> **Your tasks**:
1. In the passage on the business income deduction, how is the deductible amount for each business figured when taxable income is below the threshold amount?
2. Continue the passage on the business income deduction from where it stops.
[[ Page text open ]]
Now that we’ve got those definitions down, here’s how to figure the deduction:
If your taxable income is below the threshold amount, the deductible amount for each of your businesses is simply 20% of your QBI with respect to each business.
- So, if your income is $50,000 and your QBI is $40,000, then your deduction is $8,000, or 20% of your QBI. You’re under the threshold amount so no need to do any more math.
If you are above the threshold amount, you are subject to limitations and exceptions which are determined by your occupation and a wage (and capital) limit.
Let’s look at specified service trade or businesses first. To figure QBI for a specified service trade or business, you take into account the applicable percentage of qualified items of income, gain, deduction, or loss, and allocable W-2 wages. When figuring the wage (and capital) limit, you’ll include total wages paid to employees during the tax year but not those which are properly allocable to QBI (in other words, don’t double count).
[[ Page text closed ]]
[[ Data excerpts open ]]
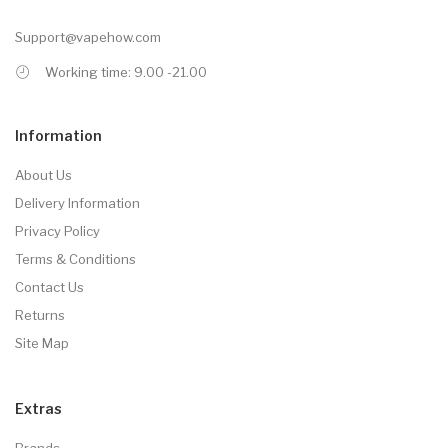
Support@vapehow.com
Working time: 9.00 -21.00
Information
About Us
Delivery Information
Privacy Policy
Terms & Conditions
Contact Us
Returns
Site Map
Extras
Brands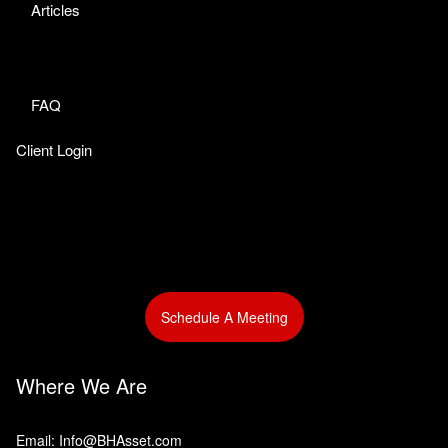
Articles
FAQ
Client Login
Schedule A Meeting
Where We Are
Email: Info@BHAsset.com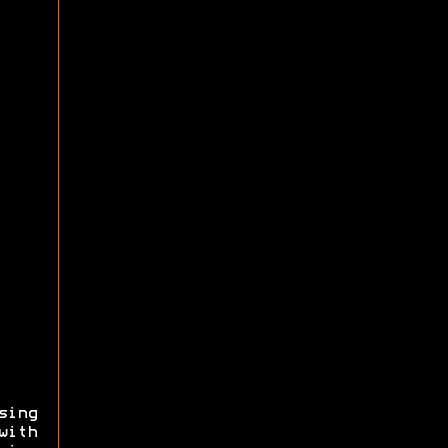
sing
with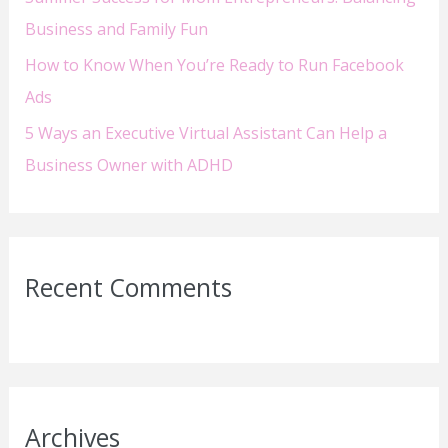
Business and Family Fun
How to Know When You’re Ready to Run Facebook
Ads
5 Ways an Executive Virtual Assistant Can Help a
Business Owner with ADHD
Recent Comments
Archives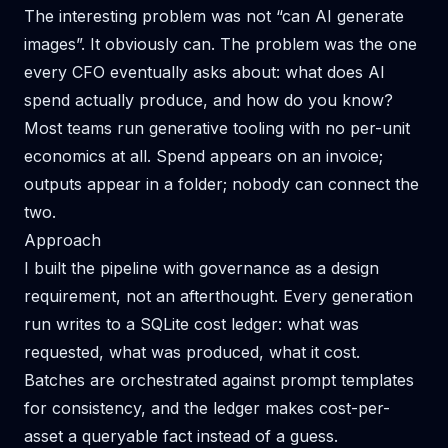
The interesting problem was not “can AI generate
images”. It obviously can. The problem was the one
every CFO eventually asks about: what does AI
spend actually produce, and how do you know?
Most teams run generative tooling with no per-unit
economics at all. Spend appears on an invoice;
outputs appear in a folder; nobody can connect the
two.
Approach
I built the pipeline with governance as a design
requirement, not an afterthought. Every generation
run writes to a SQLite cost ledger: what was
requested, what was produced, what it cost.
Batches are orchestrated against prompt templates
for consistency, and the ledger makes cost-per-
asset a queryable fact instead of a guess.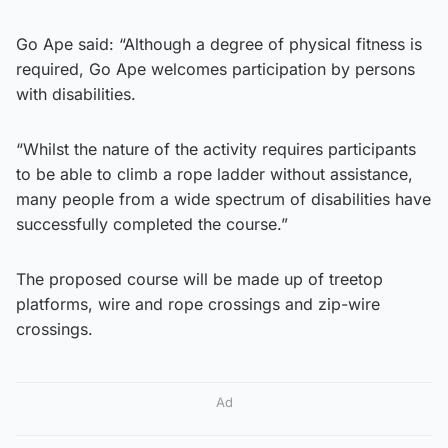
Go Ape said: “Although a degree of physical fitness is
required, Go Ape welcomes participation by persons
with disabilities.
“Whilst the nature of the activity requires participants
to be able to climb a rope ladder without assistance,
many people from a wide spectrum of disabilities have
successfully completed the course.”
The proposed course will be made up of treetop
platforms, wire and rope crossings and zip-wire
crossings.
Ad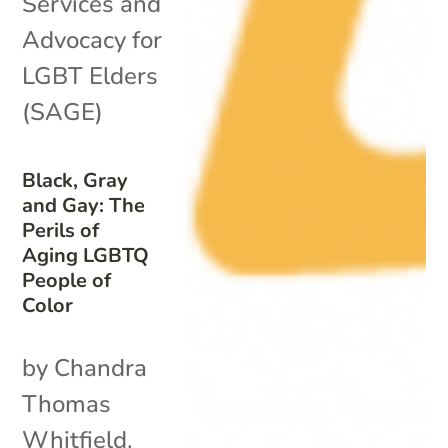
Services and
Advocacy for
LGBT Elders
(SAGE)
Black, Gray
and Gay: The
Perils of
Aging LGBTQ
People of
Color
by Chandra
Thomas
Whitfield.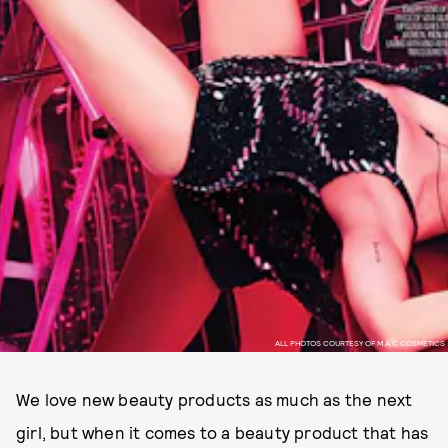
ALL PHOTOS COURTESY OF M.A.C COSMETICS
We love new beauty products as much as the next
girl, but when it comes to a beauty product that has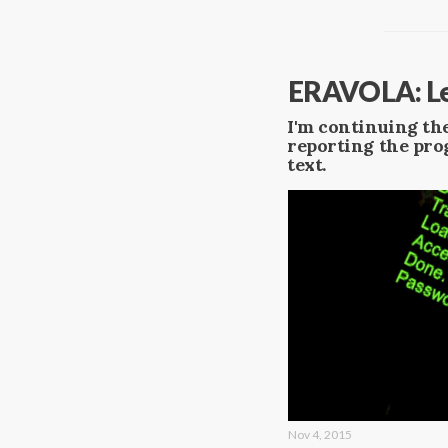
ERAVOLA: Le
I'm continuing the
reporting the prog
text.
Nov 4, 2015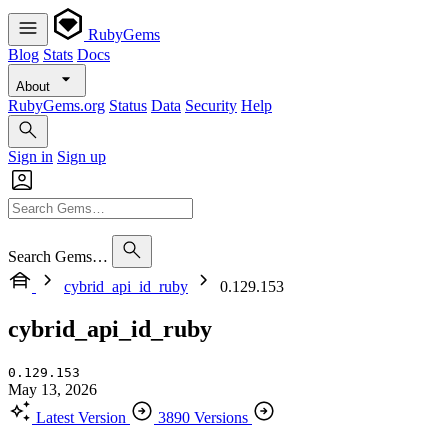
RubyGems
Blog
Stats
Docs
About
RubyGems.org
Status
Data
Security
Help
Sign in
Sign up
Search Gems…
cybrid_api_id_ruby
0.129.153
cybrid_api_id_ruby
0.129.153
May 13, 2026
Latest Version
3890 Versions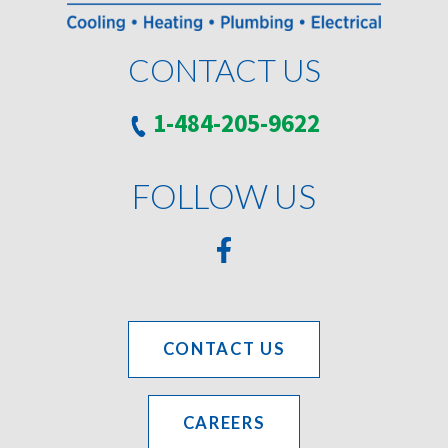
CONTACT US
1-484-205-9622
FOLLOW US
CONTACT US
CAREERS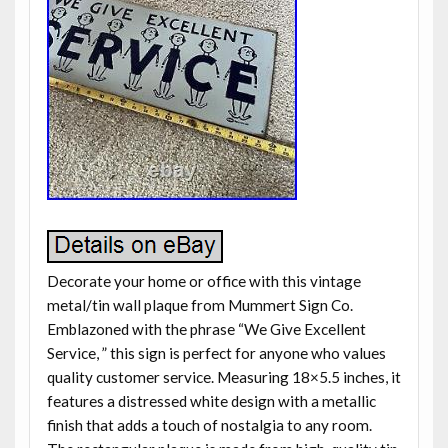
Decorate your home or office with this vintage
metal/tin wall plaque from Mummert Sign Co.
Emblazoned with the phrase “We Give Excellent
Service, ” this sign is perfect for anyone who values
quality customer service. Measuring 18×5.5 inches, it
features a distressed white design with a metallic
finish that adds a touch of nostalgia to any room.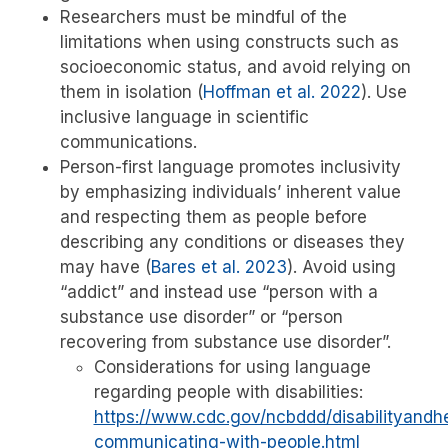
Researchers must be mindful of the
limitations when using constructs such as
socioeconomic status, and avoid relying on
them in isolation
(
Hoffman et al. 2022
)
. Use
inclusive language in scientific
communications.
Person-first language promotes inclusivity
by emphasizing individuals’ inherent value
and respecting them as people before
describing any conditions or diseases they
may have
(
Bares et al. 2023
)
. Avoid using
“addict” and instead use “person with a
substance use disorder” or “person
recovering from substance use disorder”.
Considerations for using language
regarding people with disabilities:
https://www.cdc.gov/ncbddd/disabilityandhe
communicating-with-people.html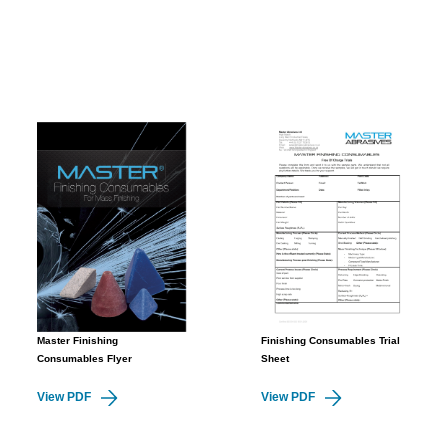
Master Finishing
Finishing Consumables Trial
Consumables Flyer
Sheet
View PDF
View PDF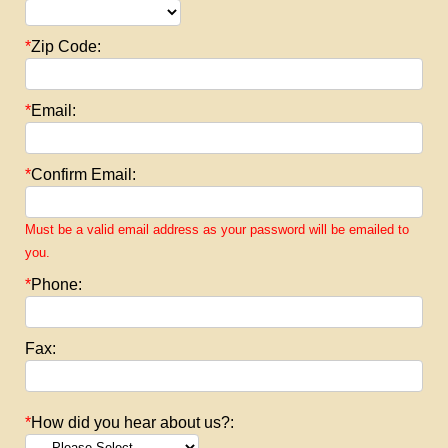
*
Zip Code:
*
Email:
*
Confirm Email:
Must be a valid email address as your password will be emailed to
you.
*
Phone:
Fax:
*
How did you hear about us?: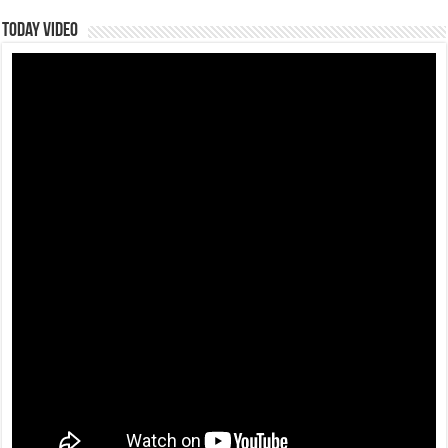
Today Video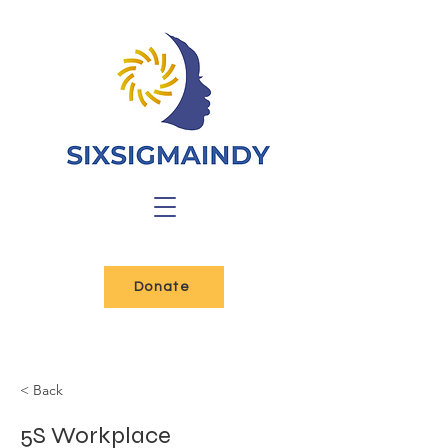
Donate
< Back
5S Workplace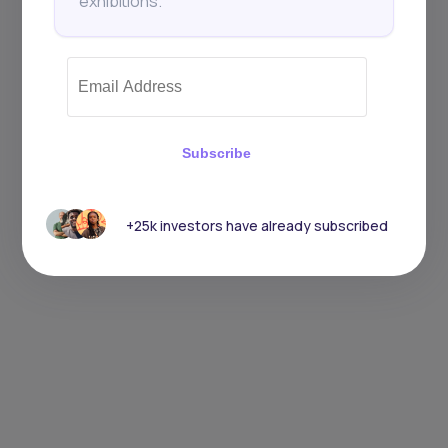
exhibitions.
Subscribe
+25k investors have already subscribed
[[ Data excerpts closed ]]
> **Answers for the tasks**:
1. It is 20% of the qualified business income (QBI) for each business.

2.
Here’s how it works: Figure 20% of your QBI (a) and compare that to an additional formula (b): the greater of 50% of W-2 wages with respect to your trade or business or the sum of 25% of W-2 wages + 2.5% of the unadjusted basis, immediately after acquisition, of all qualified property. Don’t forget to take into account the applicable percentage rate – 100% less the excess of the taxable income over the threshold amount divided by the range amount or in more simple terms, it’s pro-rated for the amount you’re over the threshold.
- So let’s say that you are a single taxpayer with taxable income of $200,000. Let’s also say that included in that amount is $100,000 in income from your law firm with applicable W-2 wages of $90,000.
- For purposes of figuring the deduction, calculate the applicable percentage. The applicable percentage is 15%, or 100% less 85% [($200,000 – threshold amount of $157,500)/$50,000 = 85%].
- Apply the applicable percentage to QBI (15% of $100,000 = $15,000) and W-2 wages (15% of $90,000 = $13,500).
- After applying the applicable percentage, your deduction is the lesser 20% of includible QBI (20% of $15,000 = $3,000) or 50% of W-2 wages (50% x $13,500 = $6,750), or $3,000.
If you are a specified service business and your taxable income exceed the threshold amount plus the phase-in range ($207,500 for individual taxpayers and $415,000 for married taxpayers filing jointly), then you lose the deduction completely. In that case, the old pass-through rules apply meaning you pay tax using your individual tax rate.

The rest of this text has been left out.